A backup and restore method for virtual machines (VMs), instant recovery maintains a continually-updated backup VM for the production VM. When it’s time to restore, the system redirects to workload to the backup VM in real time so that users can continue working without interruption while IT staff restores the original VM. Instant recovery offers the advantages of zero RTO and RPO but, in many cases, the performance of the backup VM is somewhat slower than that of the original VM.
Windows 10 Backup and Restore makes periodic full image backups of your files on a schedule you specify. It can also create a backup image of your entire system—OS, applications, files, settings, etc.—so that you can recover everything if needed. An additional tool called File History can be set to automatically save multiple versions of a file so you can recover the file to a desired version or point in time.
Built into the Apple MacOS, Time Machine automatically performs hourly, daily, and weekly backups of your entire Mac system. It can save the backup to your Mac, an external drive, or to an AirPort Time Capsule (if you have one—Apple no longer makes them). When it’s time to restore files, Time Machine lets you flip through dated backups to choose the recovery point you want. You can also back up files on your Mac—such as documents, photos, and songs—to iCloud.

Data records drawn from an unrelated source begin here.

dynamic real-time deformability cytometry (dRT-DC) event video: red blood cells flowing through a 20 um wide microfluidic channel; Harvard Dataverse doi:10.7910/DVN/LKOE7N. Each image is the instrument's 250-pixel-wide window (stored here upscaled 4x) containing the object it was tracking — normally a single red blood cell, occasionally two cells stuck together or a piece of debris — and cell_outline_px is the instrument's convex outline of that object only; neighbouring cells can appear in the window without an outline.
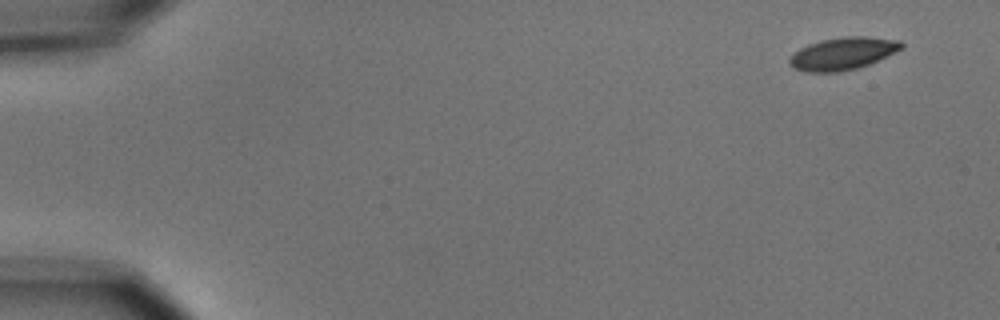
{"species": "common noctule bat (a hibernating species)", "species_latin": "Nyctalus noctula", "temperature_condition": "cold", "stored_images_in_passage": 10, "camera_frame_rate_fps": 3000, "um_per_image_px": 0.085, "animal": {"sex": "male", "body_mass_g": 15.6}, "frame": {"image": 1, "passage_image": 1, "time_ms": 0.0, "image_size_px": [1000, 320], "cell_outline_px": [[904, 48], [868, 64], [856, 68], [840, 72], [808, 72], [796, 68], [788, 64], [788, 60], [800, 48], [808, 44], [824, 40], [844, 36], [868, 36], [900, 40], [904, 44]], "centroid_in_image_um": [71.67, 4.54], "position_along_channel_um": 13.3, "area_um2": 20.98}}
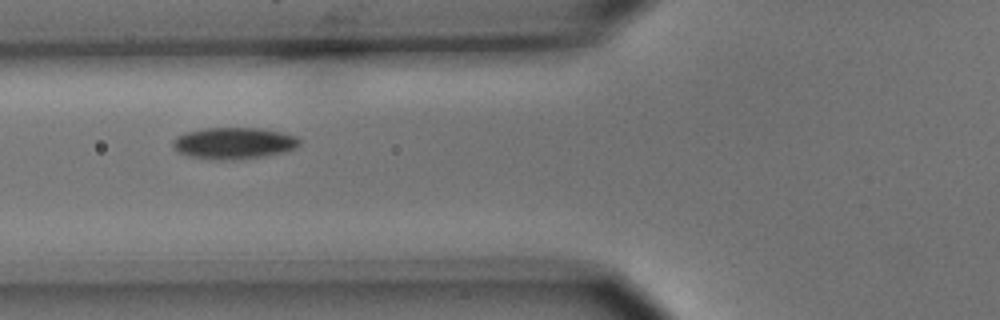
{"frame": {"image": 2, "passage_image": 6, "time_ms": 6.0, "image_size_px": [1000, 320], "cell_outline_px": [[300, 144], [296, 148], [284, 152], [260, 156], [232, 160], [212, 160], [188, 156], [176, 152], [172, 148], [172, 140], [176, 136], [184, 132], [204, 128], [260, 128], [280, 132], [296, 136], [300, 140]], "centroid_in_image_um": [19.8, 12.17], "position_along_channel_um": 106.0, "area_um2": 23.52}}
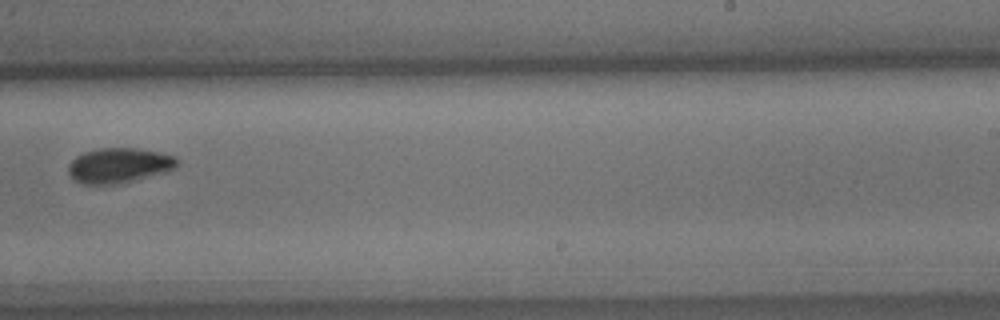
{"frame": {"image": 3, "passage_image": 10, "time_ms": 10.667, "image_size_px": [1000, 320], "cell_outline_px": [[180, 164], [176, 168], [168, 172], [132, 180], [108, 184], [84, 184], [76, 180], [68, 172], [68, 164], [76, 156], [84, 152], [100, 148], [136, 148], [160, 152], [176, 156], [180, 160]], "centroid_in_image_um": [10.18, 14.04], "position_along_channel_um": 278.8, "area_um2": 22.2}}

You can back up and restore MySQL, PostgreSQL, and SQL databases easily from the command line or with third-party tools available separately.
You can back up your iPhone to your computer by using iTunes or to the cloud by using iCloud. Depending on the amount of data you’ve stored on your phone, you may need to purchase additional iCloud storage.
Android Backup and Reset is a backup tool built into all Android mobile devices that backs up your data and settings to Google Drive. In addition, certain Android phone vendors, such as Samsung, offer their own backup and restore apps and data storage services.